Frequently Asked Questions about Audiologists
This article covers some commonly asked questions about audiologists, with an aim to help you make the right decision when choosing which kind of hearing care provider is best suited to meet your needs.
- Can audiologists dispense hearing aids? Yes, audiologists can dispense hearing aids if they have a hearing aid dispensing license, which many of them do. If you think that you may wish to try hearing aids, make sure you choose an audiologist who also has a dispensing license, this information should be available on their website.
- Is it true that audiologists have a wider range of testing methods available to them than hearing instrument specialists? Yes, again. Audiologists undergo an extensive eight years of education and training (at a minimum), which fully qualifies them to implement a wide variety of hearing tests which go far beyond basic pure tone audiometry. For instance, Auditory Brainstem Response Testing (ABR), which allows them to assess the hearing ability of people who may not be able to participate in standard tests, such as babies, young children and people with mental impairments.
- Can audiologists diagnose the type and cause of my hearing loss? Yes, in most cases, though there are some very rare instances in which patients may need to be referred to other specialists such as an ear, nose and throat doctor (ENT). Hearing instrument specialists are not qualified to diagnose hearing loss, so if you are suffering from anything other than age-related sensorineural hearing loss which is common among older adults, you would need to see an audiologist.
- Can audiologists treat all types of hearing loss? Yes (barring extremely rare cases), unlike hearing instrument specialists who can only dispense hearing aids, audiologists can treat all kinds of hearing loss and have a variety of treatment options at their disposal, such as: cochlear implants, assistive technologies, aural rehabilitation, counseling and recovery programs.

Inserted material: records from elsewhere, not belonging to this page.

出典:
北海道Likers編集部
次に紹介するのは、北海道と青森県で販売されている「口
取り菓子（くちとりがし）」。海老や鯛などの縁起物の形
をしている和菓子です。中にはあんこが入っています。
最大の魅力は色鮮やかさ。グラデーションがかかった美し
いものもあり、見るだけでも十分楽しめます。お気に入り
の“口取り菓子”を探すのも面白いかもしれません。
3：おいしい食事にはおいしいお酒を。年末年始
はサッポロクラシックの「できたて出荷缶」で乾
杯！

- Are audiologists more expensive than hearing instrument specialists? Not necessarily. Many people wrongly assume that treatment or hearing devices purchased from an audiologist will be costlier due to their higher level of expertise, this isn’t the case. In fact, one recent national survey found that there was no discernible difference in the amount of money spent on similar services and products, whether they were obtained from an audiologist or a hearing instrument specialist. Furthermore, patients who were treated by audiologists generally reported a higher level of satisfaction from the money that they spent.
- Can audiologists program, repair or adjust hearing aids? In most cases, yes. If the audiologist has a hearing aid dispensing licence, they will have taken a training course and passed an exam enabling them to appropriately program and make adjustments to the programming of assistive hearing devices. Many audiologists can carry out basic repairs from their offices should your hearing aid stop working, though there are some cases in which your aid may need to be returned to the manufacturer.